→ Requirements: Could you rewrite the items below, swapping every "common name" for "vernacular name" and leaving everything else unchanged?

→ Dataset entries:
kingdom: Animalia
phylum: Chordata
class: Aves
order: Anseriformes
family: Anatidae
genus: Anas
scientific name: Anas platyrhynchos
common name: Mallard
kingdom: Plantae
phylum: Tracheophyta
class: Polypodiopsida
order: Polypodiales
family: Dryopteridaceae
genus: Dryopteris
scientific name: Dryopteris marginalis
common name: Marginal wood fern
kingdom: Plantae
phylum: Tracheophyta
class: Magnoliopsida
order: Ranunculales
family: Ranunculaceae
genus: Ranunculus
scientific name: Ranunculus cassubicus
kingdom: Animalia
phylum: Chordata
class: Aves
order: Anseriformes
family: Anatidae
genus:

→ Solution:
kingdom: Animalia
phylum: Chordata
class: Aves
order: Anseriformes
family: Anatidae
genus: Anas
scientific name: Anas platyrhynchos
vernacular name: Mallard
kingdom: Plantae
phylum: Tracheophyta
class: Polypodiopsida
order: Polypodiales
family: Dryopteridaceae
genus: Dryopteris
scientific name: Dryopteris marginalis
vernacular name: Marginal wood fern
kingdom: Plantae
phylum: Tracheophyta
class: Magnoliopsida
order: Ranunculales
family: Ranunculaceae
genus: Ranunculus
scientific name: Ranunculus cassubicus
kingdom: Animalia
phylum: Chordata
class: Aves
order: Anseriformes
family: Anatidae
genus:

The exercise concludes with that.